*** Given text ***
Howard Rodney "Doc" Edwards (December 10, 1938 – August 20, 2018), was an American professional baseball catcher, manager, and coach, who played in Major League Baseball (MLB) with the Cleveland Indians, Kansas City Athletics, New York Yankees, and Philadelphia Phillies, over parts of five seasons, spanning nine years. Edwards also managed the Indians, for parts of three seasons (1987-1989).

Playing career
After a tour of duty in the United States Navy in 1956-1957, where he earned his nickname "Doc" as a Navy Corpsman, the 21-year-old signed a minor league contract with the Cleveland Indians in 1958.  He was signed by Indians' scout and future Baseball Hall of Famer Ralph Kiner.   The Indians assigned him to their Class D affiliate in Nebraska, where he batted .359 and helped lead the North Platte Indians to the Nebraska State League pennant.  Over the next three seasons, Edwards continued to produce at the plate as he progressed up the Indians farm system, batting .337, .279, and .331 for the Selma Cloverleafs, Burlington Indians, and the Salt Lake City Bees respectively, before earning his call up to the major league club in 1962.

After batting .270 in 63 games in an Indians uniform, Edwards was traded to the Kansas City Athletics for Dick Howser during the 1963 season. He spent the full 1964 season with Kansas City, then was traded to the New York Yankees shortly after start of the 1965 season, where he caught 284 innings in 43 games while filling in for injured twelve-time All Star catcher Elston Howard. Following the season, he was traded back to the Cleveland Indians.

With highly regarded Cuban catcher Joe Azcue seeing most of the playing time for the Indians, and eight-time All-Star and former World Series champion Del Crandall providing senior leadership, there was no room for Edwards on the major league roster in 1966. He was sent down to the Indians AAA farm club in Portland.  After one season with the Pacific Coast League Beavers, he was sent to the Houston Astros and assigned to their PCL club in Oklahoma City, where he spent the 1967 season before being released.

He was picked up by the Philadelphia Phillies in November of that year, and after two years with their AAA affiliates in the PCL in San Diego (1968) and Eugene (1969), the Phillies named him as their bullpen coach for the 1970 season. It was this coaching assignment, and not his four years as a AAA player, which would guide his path back to playing in the major leagues. In June 1970, a series of injuries left the Phillies short a catcher where they activated the then 33-year-old Edwards. Doc responded with two hits and caught a Jim Bunning–Dick Selma two-hitter.  In his unlikely return to the major leagues that season, Edwards caught 35 games and batted .269 for the Phillies in what would prove to be the final season of his playing career.

Coaching and managing career
In 1973, the 36-year-old Edwards was named Manager of the West Haven Yankees of the Class AA Eastern League, beginning a 40-year journey that would see him manage over 3,800 games in 33 seasons for 12 teams.

Following a two-year stint in West Haven (1973–74), Edwards was hired by the Chicago Cubs, and he managed their AA affiliate in Midland, Texas, in 1975, and their AAA club in Wichita in 1976.
*** End of Given text ***
*** Listed records ***
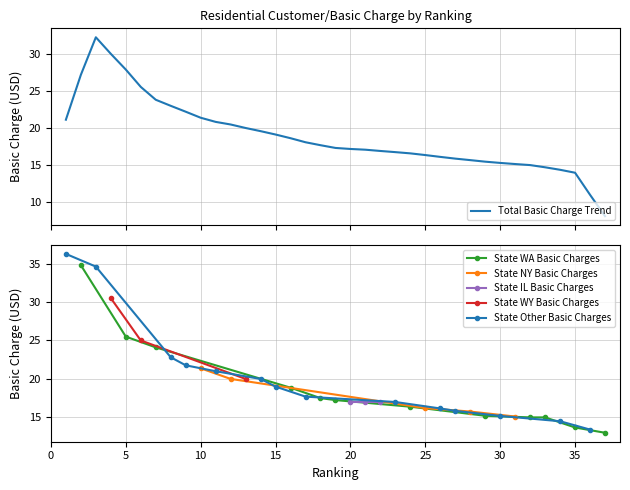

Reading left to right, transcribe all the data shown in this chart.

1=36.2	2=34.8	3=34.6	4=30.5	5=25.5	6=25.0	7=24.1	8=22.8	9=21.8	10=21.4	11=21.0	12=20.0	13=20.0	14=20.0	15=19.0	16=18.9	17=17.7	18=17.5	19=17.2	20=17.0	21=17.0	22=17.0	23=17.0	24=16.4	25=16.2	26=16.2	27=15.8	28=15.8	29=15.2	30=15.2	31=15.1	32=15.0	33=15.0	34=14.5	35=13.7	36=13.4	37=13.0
*** End of Listed records ***
*** Listed records ***
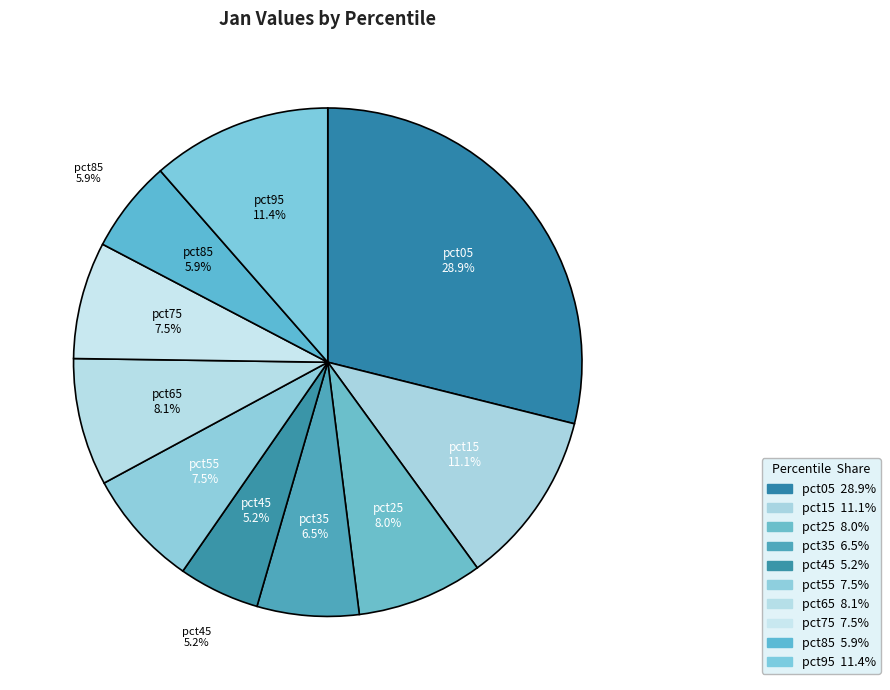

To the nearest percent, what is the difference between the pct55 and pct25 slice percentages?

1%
*** End of Listed records ***
### Problem requirements
Carry on the biography of Doc Edwards, starting right after its last sentence.

### Answer to the exercise
From there he managed the Montreal Expos’ AA Quebec Metros (1977) and AAA Denver Bears (1978), before moving over to the Baltimore Orioles, where he was assigned to the International League's Rochester Red Wings. He spent three years at the helm of the Red Wings (1979-1981), where he managed in one of the most memorable games in minor league lore.  In April 1981, the Red Wings and Pawtucket Red Sox played in a 33-inning marathon, which remains as the longest game in professional baseball history.

In 1982, Edwards was presented with the opportunity to return to his home state, and to the major league club that gave him his first shot in professional baseball.  The Cleveland Indians assigned him to the AAA International League Charleston Charlies, located in the West Virginia capital not far from his hometown of Red Jacket.  He managed the Charlies in 1982 and 1983, before the franchise was uprooted to Maine, where he continued with the team (rechristened as the Maine Guides), for two more years (1984–85).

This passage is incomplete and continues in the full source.